Conquête de Constantinople
Lorsque les forces de Nicée atteignent le village de Silivri, à environ 48 km à l'ouest de Constantinople, ils apprennent de certains fermiers locaux indépendants (thelematarioi) que la garnison latine entière, ainsi que la flotte vénitienne menée par Marco Gradenigo, sont absentes conduisant un raid contre l'île de Kefken dans la mer Noire[3]. Strategopoulos, hésite à tirer profit de la situation, craignant que sa petite force puisse être détruite si l'armée latine revenait trop tôt, et outrepassant les ordres de l'empereur, mais il décide finalement qu'il ne peut pas laissé passer une telle occasion de reprendre la ville[3].

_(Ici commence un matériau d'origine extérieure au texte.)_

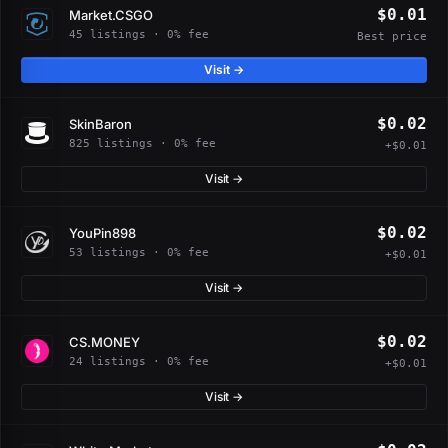
$0.01
Market.CSGO
45 listings · 0% fee
Best price
Visit →
$0.02
SkinBaron
825 listings · 0% fee
+$0.01
Visit →
$0.02
YouPin898
53 listings · 0% fee
+$0.01
Visit →
$0.02
CS.MONEY
24 listings · 0% fee
+$0.01
Visit →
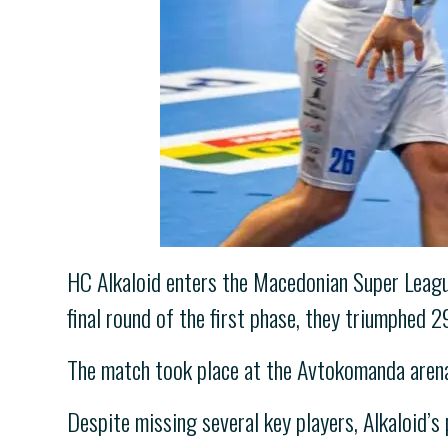
HC Alkaloid enters the Macedonian Super League
final round of the first phase, they triumphed 
The match took place at the Avtokomanda arena
Despite missing several key players, Alkaloid’s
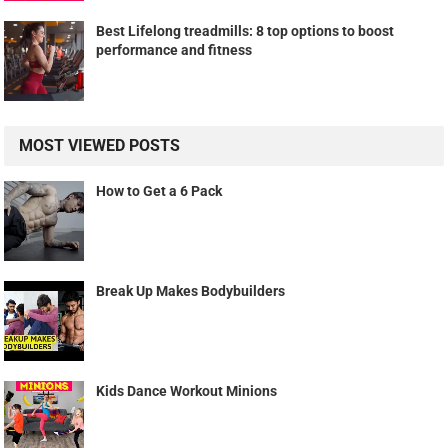
Best Lifelong treadmills: 8 top options to boost
performance and fitness
MOST VIEWED POSTS
How to Get a 6 Pack
Break Up Makes Bodybuilders
Kids Dance Workout Minions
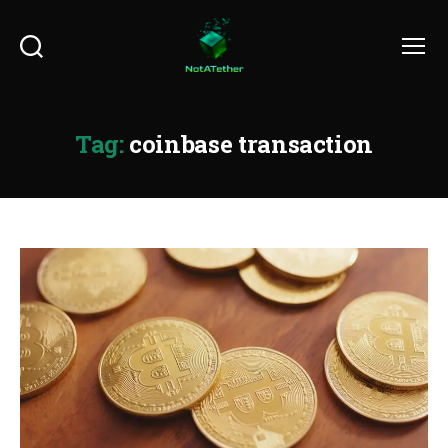
Search
Menu
Tag:
coinbase transaction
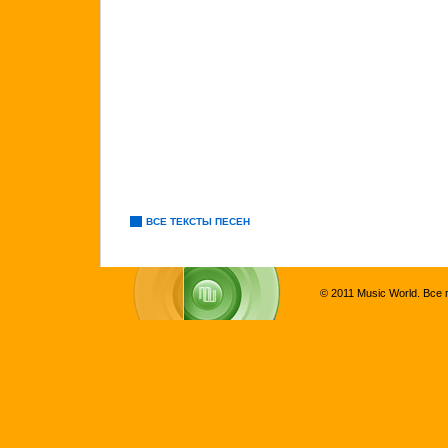
ВСЕ ТЕКСТЫ ПЕСЕН
© 2011 Music World. Все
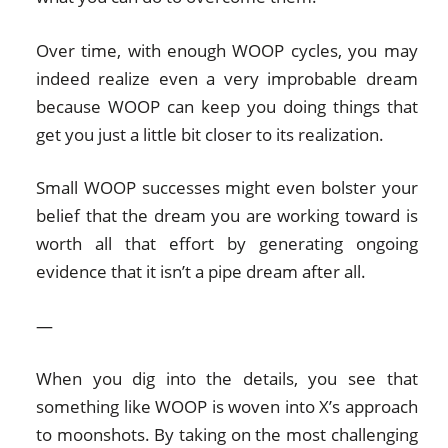
Over time, with enough WOOP cycles, you may
indeed realize even a very improbable dream
because WOOP can keep you doing things that
get you just a little bit closer to its realization.
Small WOOP successes might even bolster your
belief that the dream you are working toward is
worth all that effort by generating ongoing
evidence that it isn’t a pipe dream after all.
—
When you dig into the details, you see that
something like WOOP is woven into X’s approach
to moonshots. By taking on the most challenging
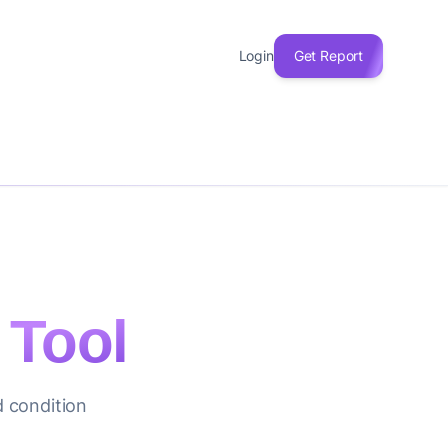
Login
Get Report
 Tool
d condition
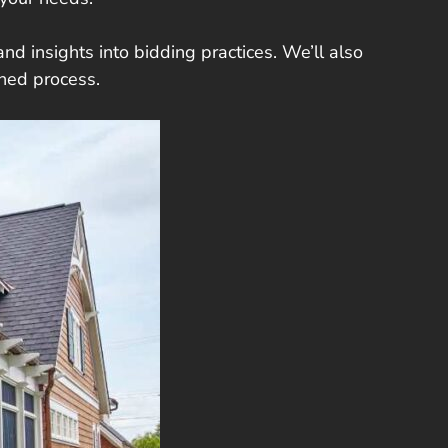
nd insights into bidding practices. We’ll also
ined process.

Dans la nuit du au , Strategopoulos et ses hommes approchent des murailles de Constantinople, et se cachent dans un monastère à proximité de la porte de la Source[3]. Strategopoulos envoie un détachement de ses hommes, dirigé par certains des thelematarioi, afin de pénétrer dans la ville par le biais d'un passage secret. Cela leur offre l'occasion d'attaquer la ville de l'intérieur, de qui surprend les gardes et leur permet d’ouvrir les portes, permettant aux forces de Nicée d’entrer dans la ville[1]. Les Latins sont complètement pris au dépourvu, et après un courte bataille, Nicée gagne le contrôle des remparts. Alors que la nouvelle se répand à travers la ville, les habitants latins, de l'empereur Baudouin II, se précipitent vers le port de la Corne d'Or, espérant s'échapper en bateau. Au même instant, les hommes de Strategopoulos mettent le feu aux bâtiments ainsi qu'aux entrepôts vénitiens le long de la côte afin de les empêcher de débarquer à cet endroit. En raison de l'arrivée à temps de la flotte vénitienne, de nombreux Latins parviennent à évacuer vers les régions grecques toujours dirigées par les Latins, marquant la fin de l'occupation latine avec la restauration de la ville aux Byzantins[1].
Conséquences
La reconquête de Constantinople permet la restauration de l'Empire byzantin, et le , le jour de la Dormition de la Mère de Dieu, l'empereur Michel VIII entre dans la ville en triomphe et est couronné à Sainte-Sophie. Les droits de l'empereur légitime, Jean IV Lascaris sont ignorés, et il est aveuglé et emprisonné[1].